Nous devons commencer par comprendre certaines choses… Toutes les relations difficiles ne sont pas toxiques. Et toutes les relations toxiques ne méritent pas une tentative de plus.
Oui, je suis en faveur de la réparation. Les relations saines se construisent par le dialogue, la remise en question, la demande de pardon, un changement réel et la responsabilité émotionnelle. Sans cela, il n’y a pas de couple, seulement une cohabitation épuisante.
Maintenant… il y a réparation quand deux personnes y travaillent. C’est de la survie quand une seule essaie.
Une relation toxique ne se termine pas quand elle prend fin. Elle se termine quand votre système nerveux n’en peut plus.
Parce que vous savez que la relation vous fait du mal quand votre corps commence à parler plus fort que votre discours optimiste.
Vous dites : « Ça va s’améliorer », mais le corps dit : « Je suis fatigué ». Vous dites : « C’est juste une phase », mais le corps dit : « Je suis en état d’alerte ». Vous dites : « Tous les couples passent par là », mais le corps dit : « Je n’en peux plus ».
Votre corps sait.
Une relation toxique est celle dans laquelle vous :
Vivez inquiet même quand tout semble en paix, revoyez les conversations dans votre tête comme si vous révisiez pour un examen, vous sentez coupable de ressentir, avez peur de parler, de l’anxiété d’exister, et du soulagement quand la personne s’en va (puis de la culpabilité d’avoir ressenti ce soulagement).
MAIS CALME !!!
Le cerveau apprend des schémas émotionnels.
Il ne distingue pas l’amour de la menace quand les deux viennent ensemble. Il enregistre simplement l’intensité.
C’est pour cela que vous vous attachez à ce qui vous blesse… Non par manque d’amour-propre, mais par excès d’adaptation.

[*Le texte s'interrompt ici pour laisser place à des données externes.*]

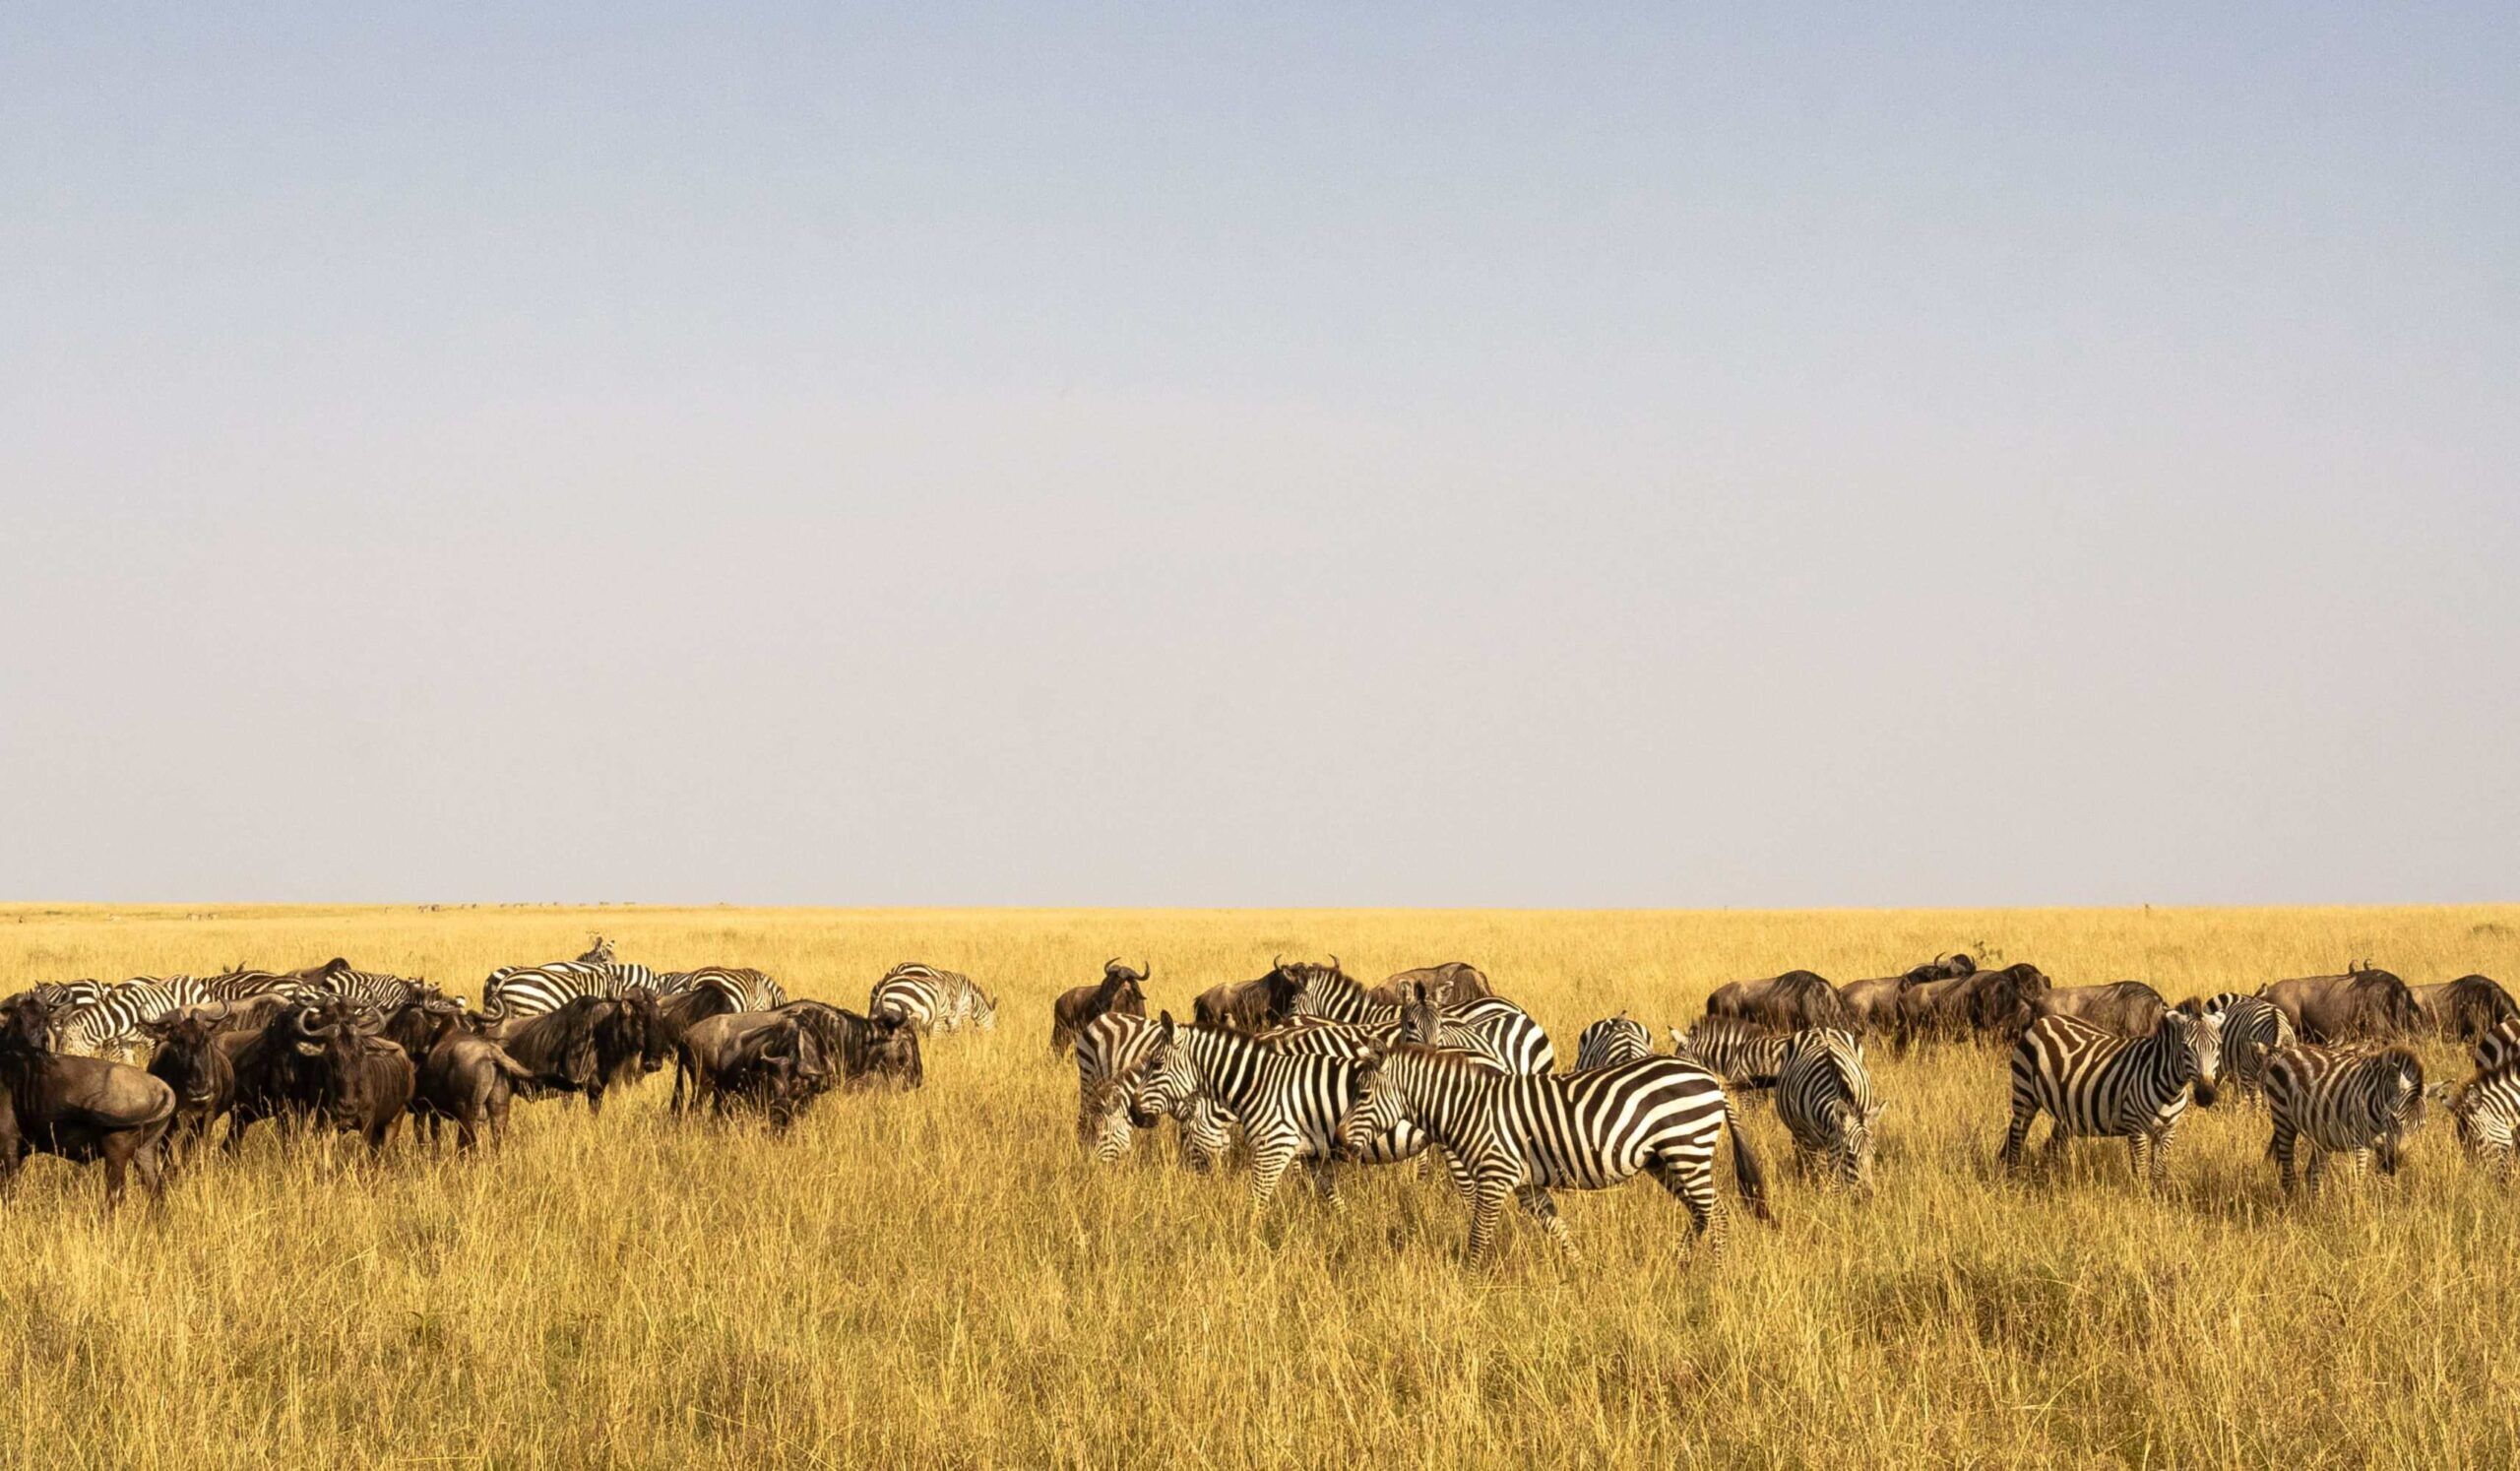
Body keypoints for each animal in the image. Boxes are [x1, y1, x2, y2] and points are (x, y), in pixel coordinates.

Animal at [1320, 1048, 1774, 1264]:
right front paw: (1581, 1272)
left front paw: (1470, 1283)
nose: (1337, 1140)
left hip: (1687, 1147)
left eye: (1363, 1094)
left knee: (1717, 1213)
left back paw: (1715, 1274)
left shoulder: (1496, 1173)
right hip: (1664, 1159)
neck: (1468, 1107)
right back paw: (1680, 1262)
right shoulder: (1526, 1183)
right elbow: (1557, 1228)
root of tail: (1711, 1079)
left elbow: (1478, 1235)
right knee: (1701, 1212)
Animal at [1784, 1027, 1884, 1188]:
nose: (1869, 1193)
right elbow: (1815, 1169)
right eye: (1850, 1154)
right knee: (1803, 1158)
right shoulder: (1807, 1138)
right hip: (1798, 1133)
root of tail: (1820, 1028)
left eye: (1873, 1152)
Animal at [1995, 1007, 2217, 1188]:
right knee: (2017, 1135)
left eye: (2217, 1046)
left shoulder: (2169, 1130)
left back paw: (2055, 1179)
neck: (2170, 1089)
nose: (2206, 1095)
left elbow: (2158, 1173)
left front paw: (2157, 1200)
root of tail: (2043, 1021)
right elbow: (2141, 1171)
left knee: (2052, 1145)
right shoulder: (2136, 1128)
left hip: (2065, 1108)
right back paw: (2013, 1177)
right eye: (2185, 1047)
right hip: (2024, 1095)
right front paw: (2142, 1202)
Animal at [2268, 1037, 2419, 1188]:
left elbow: (2384, 1182)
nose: (2393, 1165)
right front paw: (2358, 1195)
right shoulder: (2360, 1138)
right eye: (2394, 1118)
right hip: (2282, 1118)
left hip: (2320, 1133)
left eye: (2419, 1126)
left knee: (2313, 1173)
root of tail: (2291, 1051)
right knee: (2288, 1175)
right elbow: (2359, 1179)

Comme dirait Gabor Maté, le trauma n’est pas ce qui s’est passé, mais ce qui est resté à l’intérieur de vous après.
Et là vous comprenez : la relation ne s’est pas terminée quand elle a pris fin. Elle s’est terminée quand elle a détruit votre système nerveux.
Quand vous ne réussissez plus à vous relaxer, que votre sommeil est un désordre, que votre estomac se noue, que votre poitrine est lourde, que votre esprit ne s’arrête pas…

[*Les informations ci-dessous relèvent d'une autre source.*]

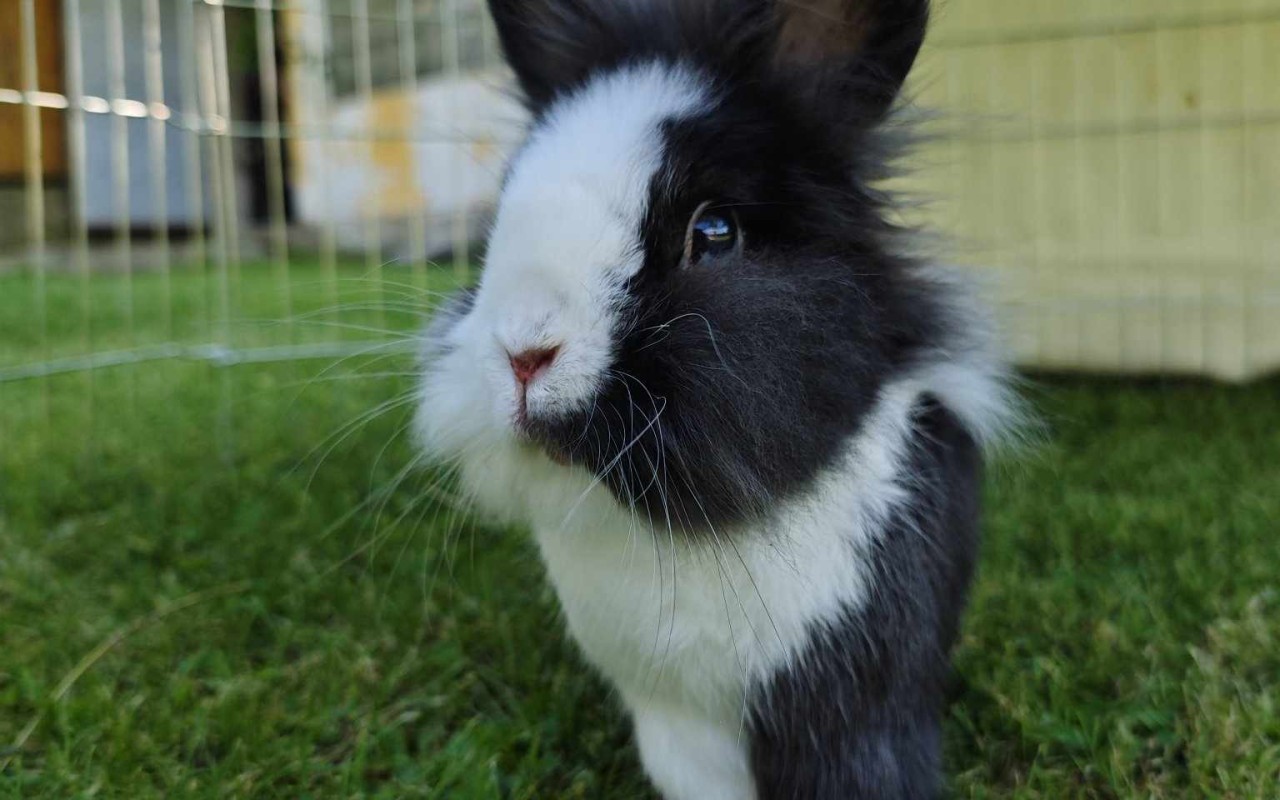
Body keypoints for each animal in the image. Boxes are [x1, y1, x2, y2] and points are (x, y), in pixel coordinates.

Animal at [414, 1, 1013, 798]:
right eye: (499, 220)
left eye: (715, 231)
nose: (524, 353)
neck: (686, 537)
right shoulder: (673, 726)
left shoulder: (851, 705)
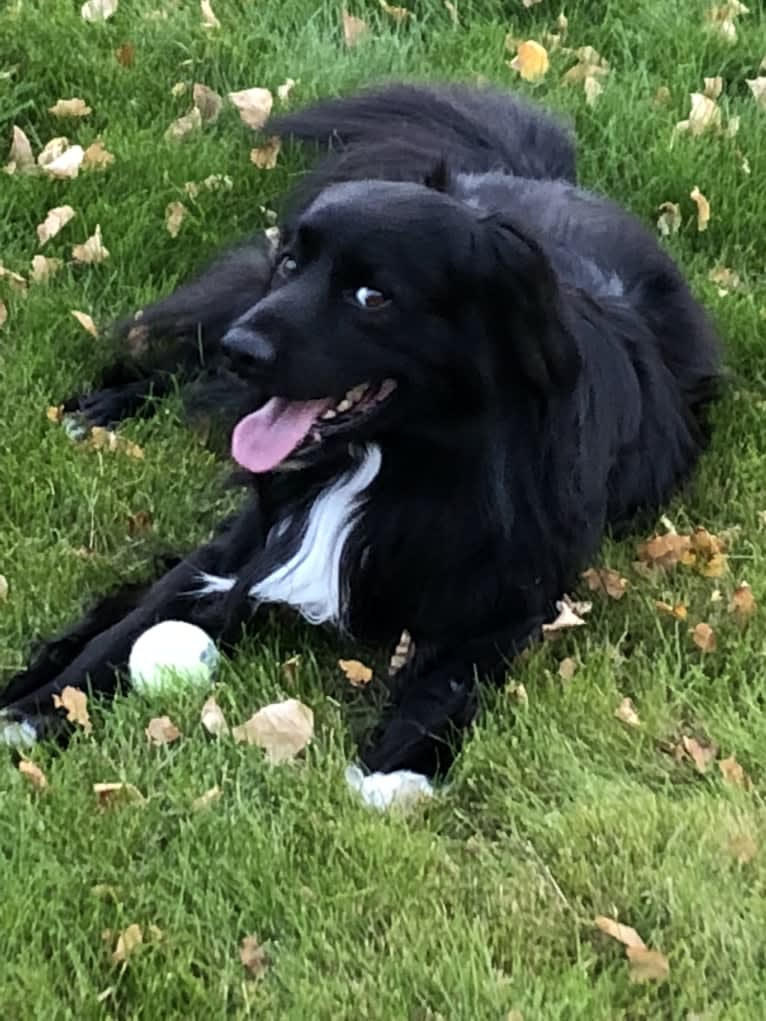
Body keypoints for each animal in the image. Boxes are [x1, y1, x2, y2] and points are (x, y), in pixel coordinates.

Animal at [0, 81, 723, 780]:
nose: (243, 351)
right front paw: (35, 710)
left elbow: (447, 682)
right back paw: (102, 409)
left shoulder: (511, 597)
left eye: (372, 297)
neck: (386, 461)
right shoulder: (247, 539)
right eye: (292, 264)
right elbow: (130, 624)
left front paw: (391, 774)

C’est-à-dire… que vous ne vivez plus la relation, vous essayez d’y survivre.
Vous avez rompu la relation, mais votre corps est encore en réunion avec le trauma.

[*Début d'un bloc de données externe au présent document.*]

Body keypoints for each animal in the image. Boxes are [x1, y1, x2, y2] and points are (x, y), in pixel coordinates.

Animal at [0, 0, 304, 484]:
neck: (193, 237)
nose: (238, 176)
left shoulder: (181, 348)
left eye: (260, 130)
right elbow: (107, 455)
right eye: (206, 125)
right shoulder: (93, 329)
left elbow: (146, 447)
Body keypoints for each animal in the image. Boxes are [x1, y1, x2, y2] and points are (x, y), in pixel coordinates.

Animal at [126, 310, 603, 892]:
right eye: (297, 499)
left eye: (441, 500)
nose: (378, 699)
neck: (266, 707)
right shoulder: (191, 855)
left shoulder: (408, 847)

Vous avez bloqué la personne, mais vous avez débloqué l’anxiété.
Vous avez décidé d’avancer, mais le système nerveux n’a pas encore reçu le message.
Maintenant, soyons justes : existe-t-il des relations qui méritent réparation ? Oui. Mais il existe aussi des relations qui ne font que retarder la fin.
La réparation, c’est quand il y a un changement observable, une écoute réelle, une responsabilité émotionnelle, une sécurité croissante et la base, n’est-ce pas : les deux le veulent !
S’il n’y a que des promesses, des discours et encore la même chose, ce n’est pas de la réparation.
Et sortir de là n’est pas abandonner l’autre, c’est arrêter de s’abandonner soi-même.
Que pouvez-vous faire pour vous en sortir ?
Ce n’est pas juste « oublier ». C’est réguler le corps, élaborer le trauma, comprendre vos schémas, reconstruire des limites, réapprendre à ressentir sans se culpabiliser, différencier l’amour de l’attachement, l’intensité du lien, le manque de connexion… faire une thérapie, quoi…
Et surtout, apprendre à écouter le corps quand il dit que c’est assez.
Parce que l’amour n’exige pas que vous viviez en état d’alerte. L’amour ne dérègle pas votre système nerveux, l’amour ne vous rend pas petit…
Et si c’est le cas, ce n’était pas de l’amour en construction, c’était vous que l’on modelait pour que vous puissiez rentrer dans le moule.
Et entre nous, vous n’avez pas besoin de plus de force pour rester. Vous avez besoin de plus de douceur pour partir. Ne sous-estimez pas les conséquences épouvantables d’une relation toxique.